## TRAVAIL DEMANDÉ
1. Traduisez en anglais cette phrase de l'extrait sur la préclusion promissoire : « En juin 2012, C obtient un jugement de 1,8 M$ contre B et la succession de D. »
2. D'après l'explication du juge Sopinka citée dans l'extrait sur la préclusion promissoire, que doit démontrer la partie qui invoque cette exception ? Répondez en une à trois phrases.
3. Recopiez le passage de l'extrait sur la préclusion promissoire qui commence par les mots contenant "Dans la même" et se termine par "sur une promesse.".

## TEXTE AFFICHÉ
En juin 2012, C obtient un jugement de 1,8 M$ contre B et la succession de D. La responsabilité solidaire a été répartie à 90 % à D et à 10 % à B.
Dans la même instance, B obtient un jugement relativement à une demande reconventionnelle présentée contre la succession de D. En faisant exécuter ce jugement, B conteste la position de l’assureur en invoquant deux motifs : premièrement, la renonciation pour la conduite, et deuxièmement, la préclusion promissoire (« promissory estoppel »), parfois aussi appelée irrecevabilité fondée sur une promesse.
Dans l’arrêt Maracle rendu par la Cour suprême en 1991, le juge Sopinka expliquait ainsi la doctrine de la préclusion promissoire. « Il incombe à la partie qui invoque cette exception d’établir que l’autre partie a, par ses paroles ou sa conduite, fait une promesse ou donné une assurance destinée à modifier leurs rapports juridiques et à inciter à l’accomplissement de certains actes. De plus, le destinataire de la promesse doit prouver que, sur la foi de celle-ci, il a pris une mesure quelconque ou a de quelque manière changé sa position », cite le tribunal dans son jugement du 18 novembre.

## DONNÉES ENREGISTRÉES
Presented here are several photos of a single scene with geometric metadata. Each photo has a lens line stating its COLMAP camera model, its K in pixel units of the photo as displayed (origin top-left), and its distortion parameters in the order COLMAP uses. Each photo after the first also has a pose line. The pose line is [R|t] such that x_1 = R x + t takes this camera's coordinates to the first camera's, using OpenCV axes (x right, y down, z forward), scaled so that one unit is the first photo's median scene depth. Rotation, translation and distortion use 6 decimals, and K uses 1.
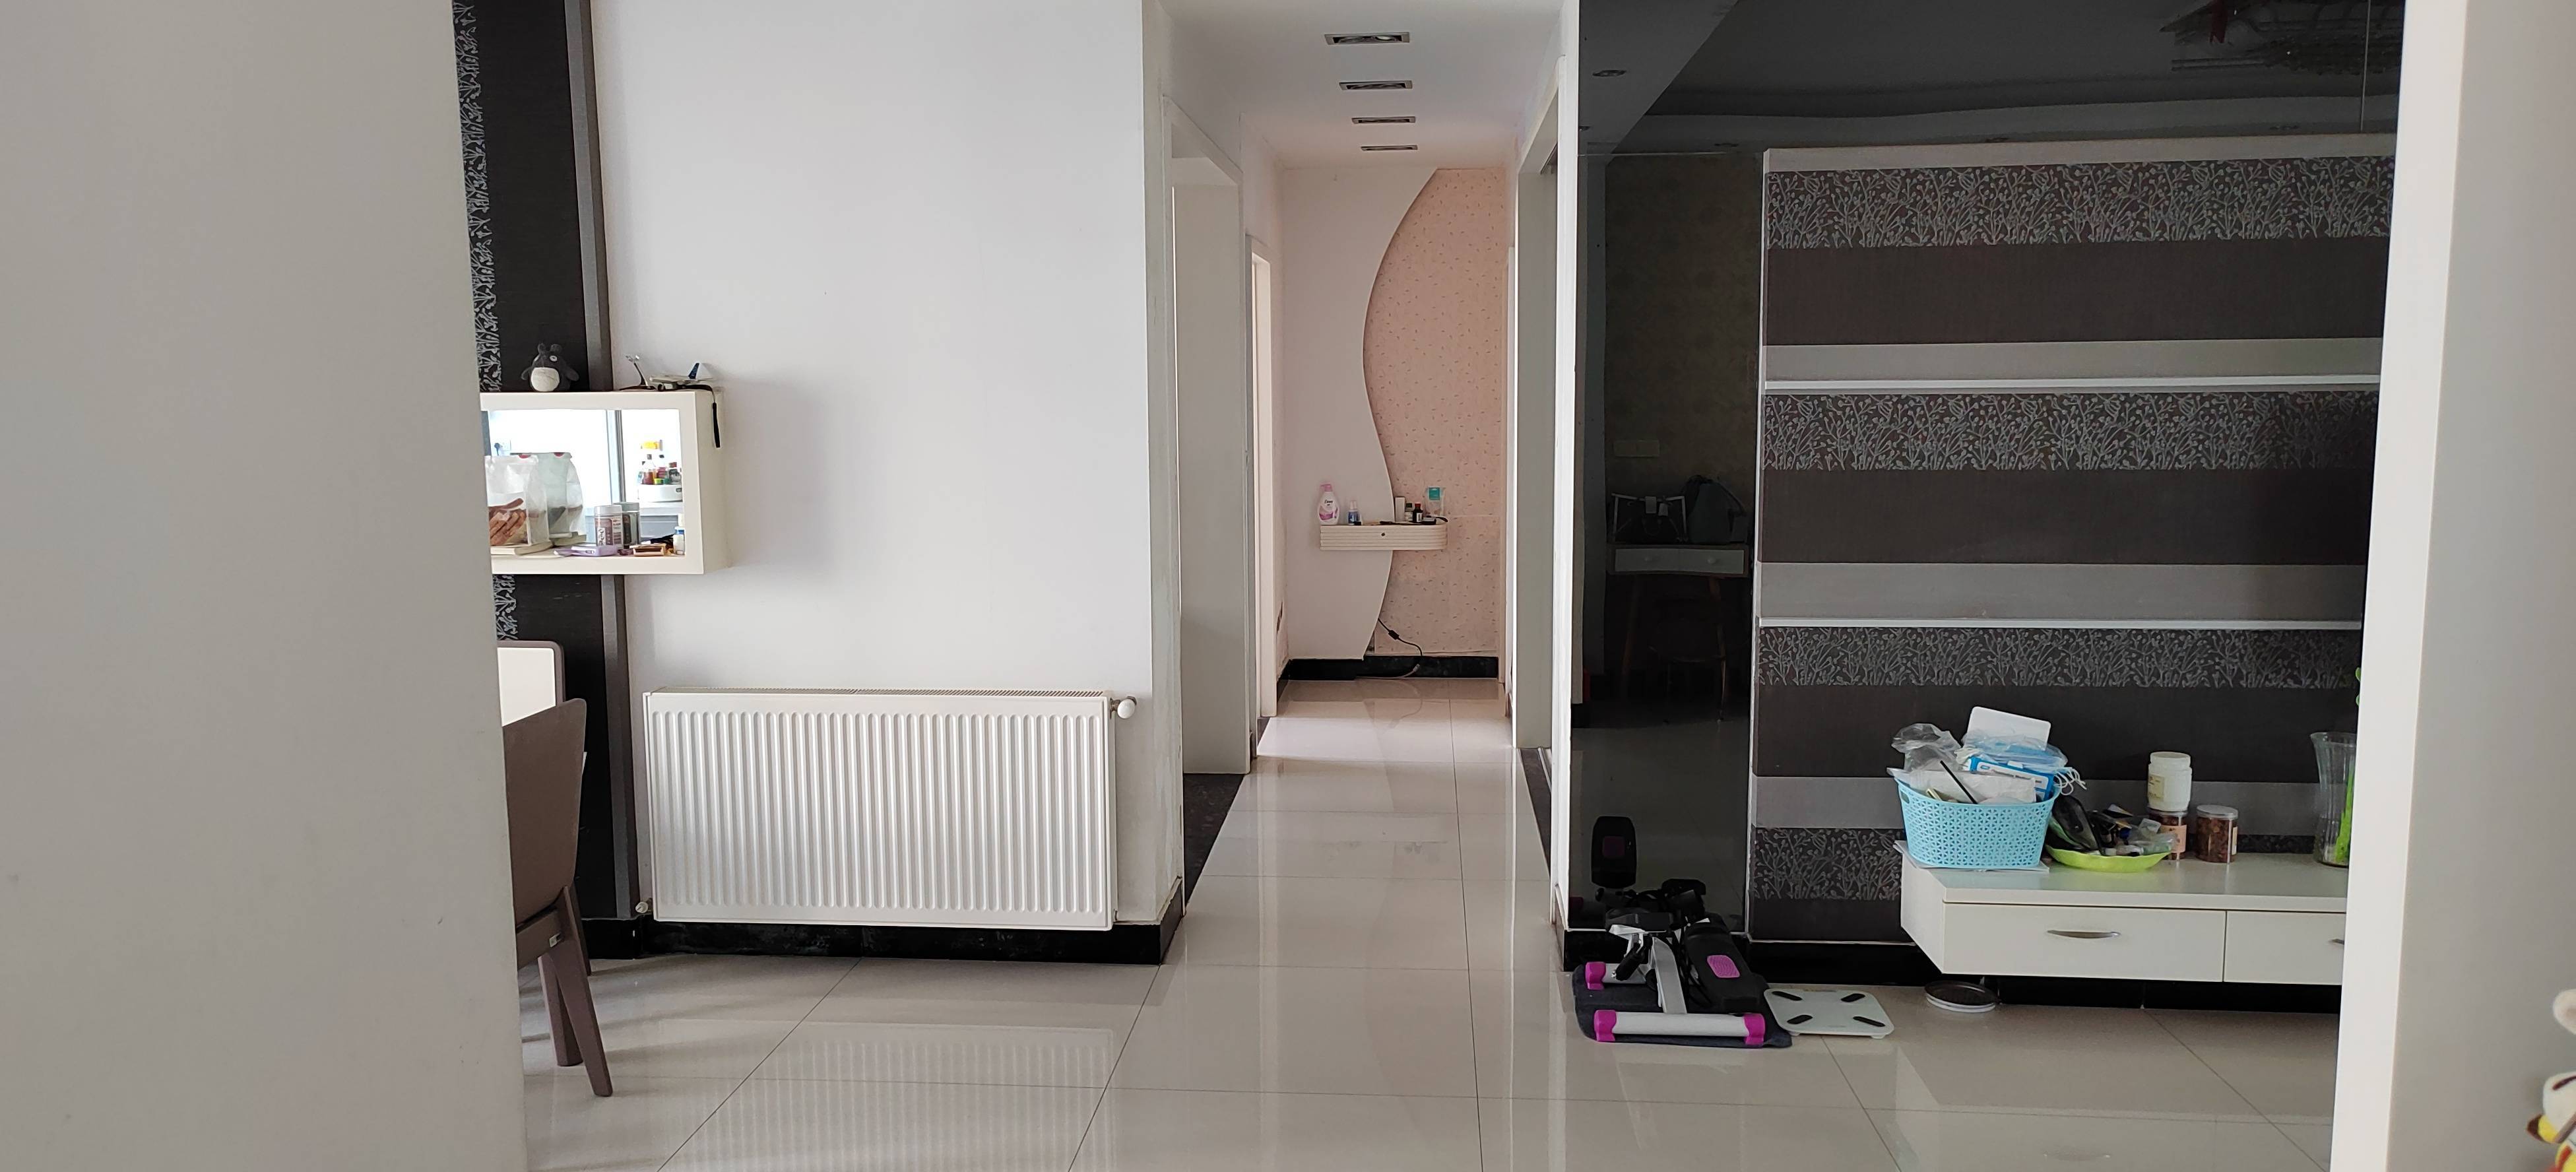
lens RADIAL K [[1768.0, 0, 1280.8], [0, 1768.0, 583.2], [0, 0, 1]] dist [0.026032, 0.006357]
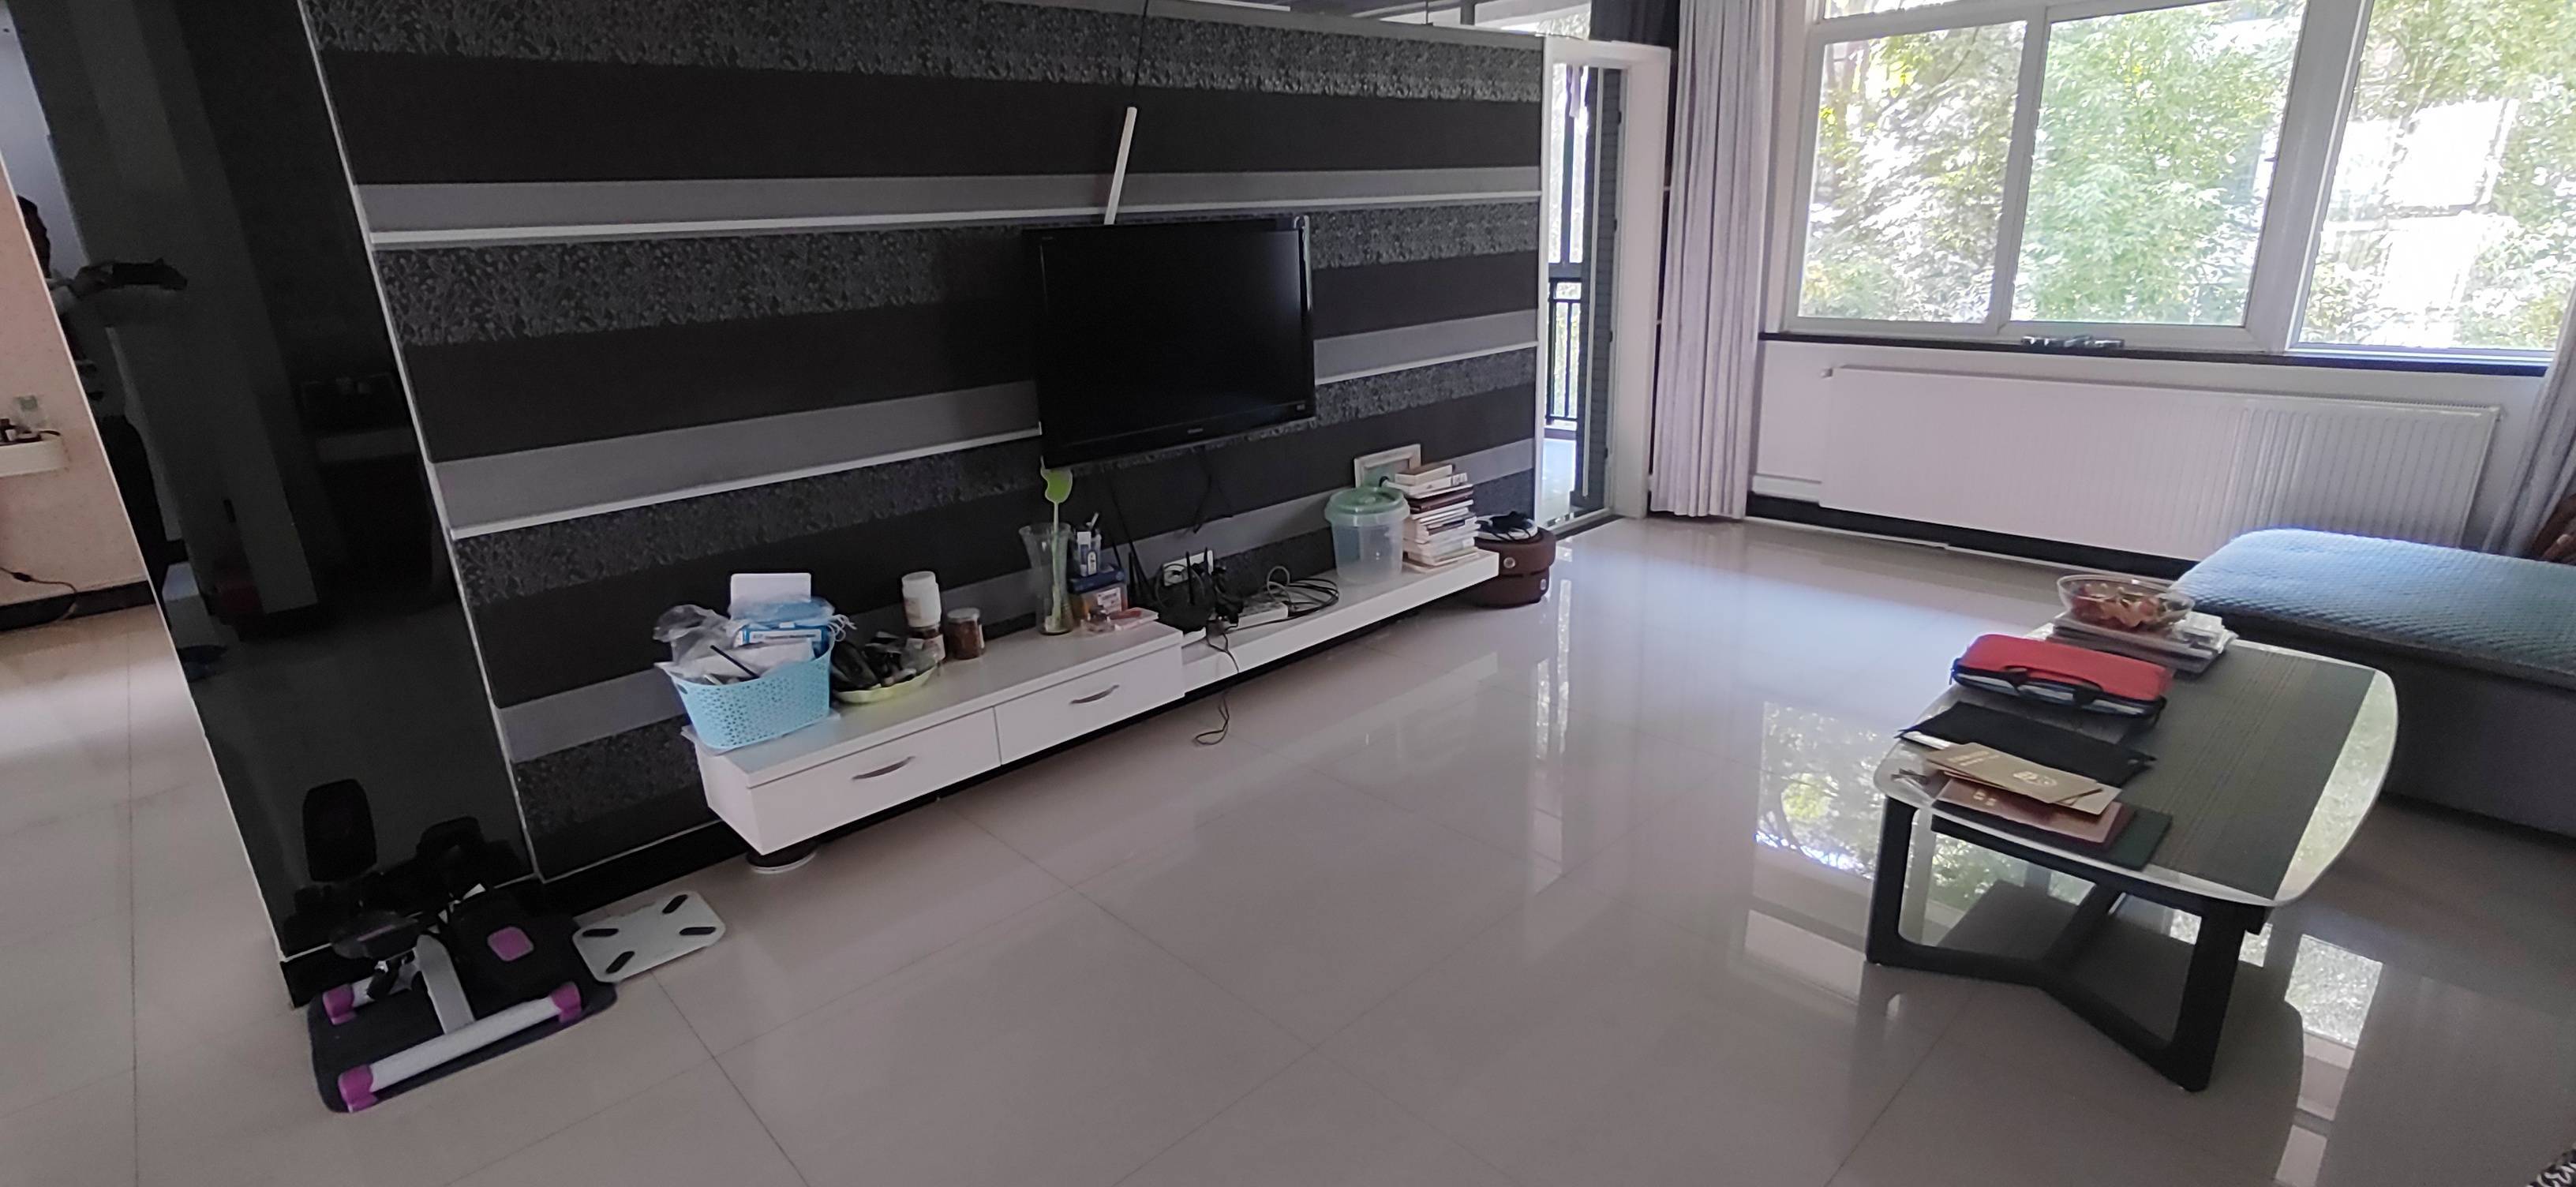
lens RADIAL K [[1194.8, 0, 1277.8], [0, 1194.8, 598.8], [0, 0, 1]] dist [0.006488, 0.000796]
pose [[0.673893, -0.247958, 0.695978, 0.135574], [0.127322, 0.966883, 0.221193, -0.024297], [-0.727776, -0.060447, 0.683146, 0.340810]]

## RÉPONSES AUX CONSIGNES
1. In June 2012, C obtains a $1.8M judgment against B and the estate of D.

2. Elle doit établir que l'autre partie a, par ses paroles ou sa conduite, fait une promesse ou donné une assurance destinée à modifier leurs rapports juridiques et à inciter à l'accomplissement de certains actes. Le destinataire de la promesse doit aussi prouver qu'il a, sur la foi de celle-ci, pris une mesure quelconque ou changé sa position d'une manière ou d'une autre.

3.
Dans la même instance, B obtient un jugement relativement à une demande reconventionnelle présentée contre la succession de D. En faisant exécuter ce jugement, B conteste la position de l’assureur en invoquant deux motifs : premièrement, la renonciation pour la conduite, et deuxièmement, la préclusion promissoire (« promissory estoppel »), parfois aussi appelée irrecevabilité fondée sur une promesse.